I have a 1993 Case 580SK 4X4 and none of the instrument panel gauges working correctly. I replaced the battery about 4 months ago and it starts like a champ even though it is sitting unused a lot. The gauges have not worked as long as I have owned it, and I'm finally summoning up the gumption to get into this. I've been reading other posts here on the issue and this has been extremely helpful. Following the advice here, I've performed the following -

Found and ensured that the instument panel breaker is fine.
Taken apart the panel and investigated the connections. So far this looks pretty good.
Found that the if I rev the engine to full, the Tach reads about 500rpm.

Based on seeing that the tach does work somewhat, my next suspicion is the alternator. As suggested, I checked the output from the W cable on the back of the alternator in AC mode. I am using a an autoranging digital multimeter, so I hope this does not affect how this unusual signal is read.

Pulling the yellow red wire and reading the output from W in AC mode, grounding to a bare point on chassis, I get 0.2 V. If I rev the engine, it gets up to almost 1V. Checking the wires coming into the back of the instument panel (yellow red to black orange), I get exactly the same reading as I did at the back of the alternator. Based on this, I'm assuming it is not a grounding issue.

My current conclusion is that I have a faulty alternator and should replace this before going any further. Does this seem correct? What else should I be checking? Am I possibly reading this incorrectly?

There is no alternator warning on the panel, but given nothing is working, I'm not assuming that means anything.

I'll deal with the other gauges later. I think this is going to be a long road.

Thanks in advance,
Julesy.
 

Delmer

Senior Member
Joined
Jan 3, 2013
Messages
8,865
Location
WI
what's the running voltage at the battery??? if that's above 13, then your alternator is fine. The W is wild three phase, if the three phase wasn't working, then the voltage would be low. I don't know why the W voltage is so low, but that's not the first thing I'd check without a manual telling me to check it.

▶ **SOURCE DATA**
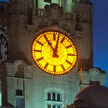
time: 11:02
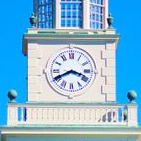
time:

▶ **TO DO**
(a) Using the forum thread on the Case 580SK gauges, decide whether each statement agrees with it: (i) the battery was replaced about four months ago; (ii) the instrument panel shows an alternator warning; (iii) the reading taken at the back of the instrument panel differed from the one taken at the alternator. Answer yes or no for each, quoting the deciding words.
(b) Write what comes next in the forum thread on the Case 580SK gauges, picking up after its final sentence.

▶ **RESULTS OF THE EXERCISE**
(a)
(i) Yes: "I replaced the battery about 4 months ago"
(ii) No: "There is no alternator warning on the panel"
(iii) No: "I get exactly the same reading as I did at the back of the alternator"

(b)
Do you have voltage to the instrument panel? Do you have voltage going to any of the senders? Do you have any wiring diagram?
 

julesy

New Member
Joined
Sep 1, 2019
Messages
3
Location
95023
Hi,

The running voltage across battery is 12.35. Measuring from the back of the alternator to chassis gives the same, 12.35. I was checking the W as it was the direct feed to the tach and I thought it was good to check. I had been under the assumption that the alternator was fine as I've had no problems starting, although when I got the machine originally the battery was toast so I replaced.

There is voltage to the instrument panel. Some lights work - park break warning. When I turn the key, the battery indicator goes to the lower of the green area as it says it should in the manual. The manual states it should go higher once the engine is running. This is beginning to sound like the the alternator is bad, as if as you say the alternator should be putting out 13-14 then maybe that is why the battery gauge never rises again, as it is only receiving 12v, key turned or engine running.

I have the giant mechanics manual and I've been working through it, but all of this is new to me, so I'm learning as I go.

Is this now a confirmed bad alternator? What should I check next?

Regards,
Julesy
 

thepumpguysc

Senior Member
Joined
Mar 18, 2010
Messages
7,445
Location
Sunny South Carolina
Occupation
Master Inj.Pump rebuilder
I've always relied on the voltage test AT THE BATTERY as to the condition of the alt..
Sitting voltage 12.0-11.8..
running voltage should be MORE.. around 13.v
IDK if the big box parts store can test a "tractor" alternator..?? but if they could, I dam sure would pull it & have it tested..
U could get a 25.00 "load tester" & put a load on the battery & then see if the alt. kicks on & charges it..
BUT if u DO have to replace it, get a direct exact replacement.. Theres an azz-load of threads about replacing an alt. w a different one & now this or that doesn't work..{tach mostley}
 

edgephoto

Senior Member
Joined
Aug 13, 2019
Messages
727
Location
Stafford, CT
The W terminal is unrectified voltage. You need to have your meter on AC not DC volts for this.

If there are no on board computers you could do the old school "is the alternator working" test. While the engine is running disconnect the battery. If it stalls alternator is not working.
 

fpgm04

Well-Known Member
Joined
Dec 31, 2009
Messages
214
Location
USA
Julesy,

As you stated the alternator light is not working, consider that the alternator excites through the lightbulb circuit on your machine, if the lightbulb is bad or corroded contacts, then the alternator will not excite and produce power. So if you don’t have the ALT light illuminating before starting the engine, that needs to be resolved or manually excite the alternator to get it generating power.

I would definitely take a few minutes and check the ALT light bulb circuit before digging into the alternator.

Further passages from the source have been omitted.